Michel Legrand, who sadly passed away at the beginning of the year, was a prolific composer who, having written over two hundred film and television scores, only made his theatre debut in his late sixties with his musical fantasy, “Amour”, as it has come to be called. Bearing all the hall marks of a labour of love, it started life as a bijou musical based on the short story, “Le Passe Muraille”, by Marcel Aymé. A hit in Paris, it unfortunately didn’t travel well when it was given the Broadway treatment. Despite Jeremy Sams’ reshaping of the operetta, its modesty and style couldn’t really cope on Broadway and it closed after two weeks. It is essentially a chamber piece, and still remains so, which is why its Gallic charm fits perfectly under the arches of Charing Cross Station.

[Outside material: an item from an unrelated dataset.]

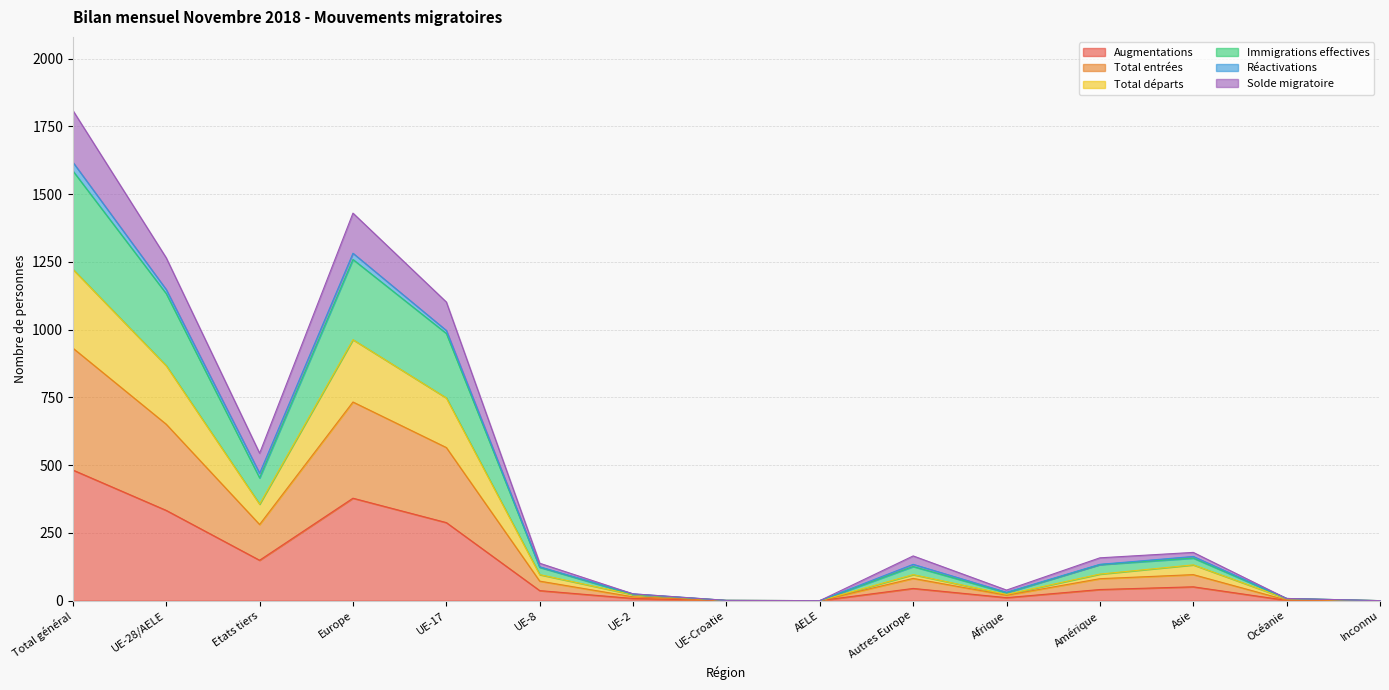

How many interior local peaks does the Immigrations effectives series have?

3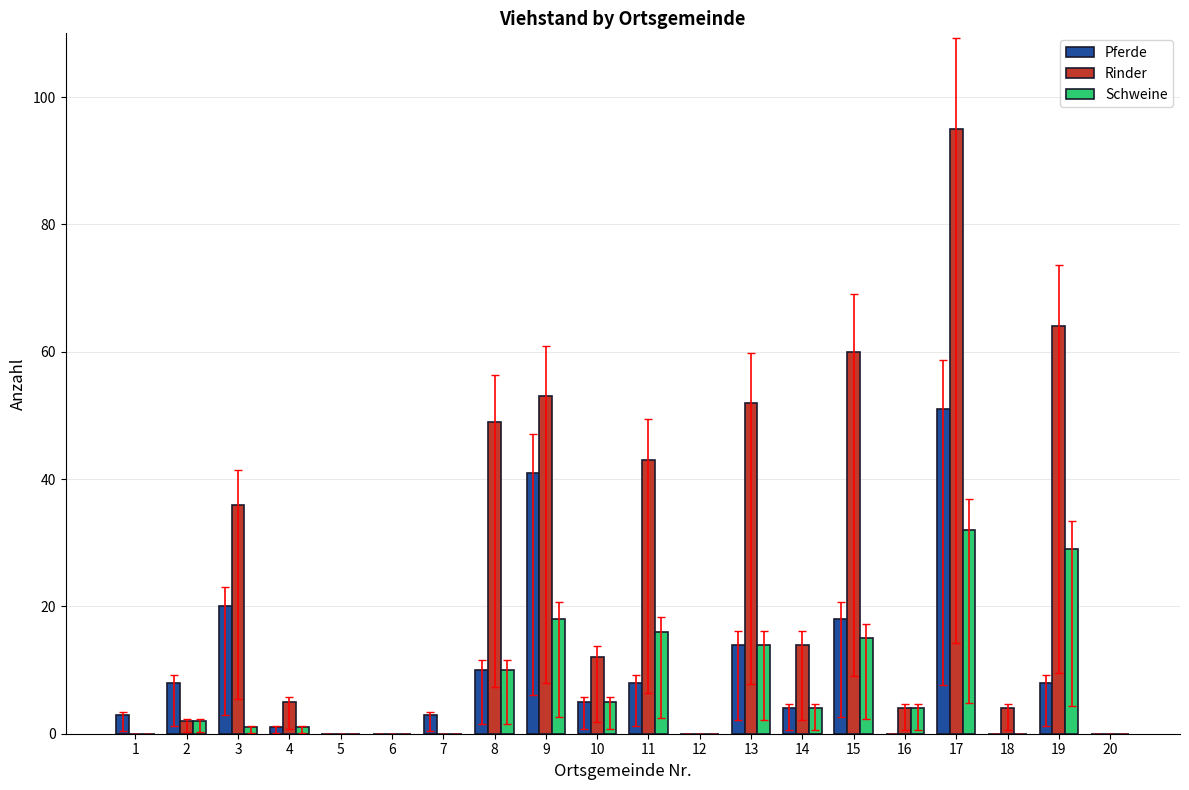

Are the bars horizontal?

No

It is beautifully staged here by director Hannah Chissick and it certainly recaptures the show’s original dreamlike and wistful atmosphere. Sung through entirely, we rely on Sams’ libretto for the story, in which an unassuming office worker becomes a modern day ‘Robin Hood’ folk hero. Arriving home after work one evening, Dusoleil (Gary Tushaw) discovers he can walk through walls. Although initially seeking a cure for this from his doctor, he decides to use his powers to his advantage; stealing bread and jewels to give to the whores and street vendors of the town, but ultimately to win the heart of his beloved Isabelle (Anna O’Byrne).
The surreal and fairy-tale atmosphere is matched by Legrand’s hypnotic melodies while Sams’ lyrics are crafted to perfection; bristling with internal and external rhymes. But just when you think you are getting too much tongue-twisting cleverness, we are soothed by the legato of a love song. Tushaw leads the show with a presence that has hints of Chaplin and Tati, yet his voice has its own character entirely, simultaneously clear as cut-glass but smooth as an oak-cask single malt. Similarly, O’Byrne’s soprano is the perfect accompaniment. Although essentially the story of the man who walks through walls, Tushaw generously doesn’t pull focus, and the ensemble nature of the show lets us have a taste of each character; from Claire Machin’s tart-with-a-heart through to Alasdair Harvey’s chief prosecutor with a shady past; Jack Reitman’s dodgy doctor and, of course, the Gendarmes. Like the story that, thankfully, avoids a predictable ending, the medley of stock characters avoid caricature – testament to the uniformly strong and nuanced performances.
On the surface this could appear overly lightweight, yet there is more to it than meets the eye and there is a joy in seeking out the satirical bites beneath the whimsical coating. It is an engrossing production, with definite surreal touches, enhanced by Adrian Gee’s set and costume design that befittingly evokes a Magritte painting. Yet as witty and thought provoking as it is, the underlying love story doesn’t quite pull at the heart strings quite as it should, although the endearing qualities of this mad cap musical certainly warm the heart.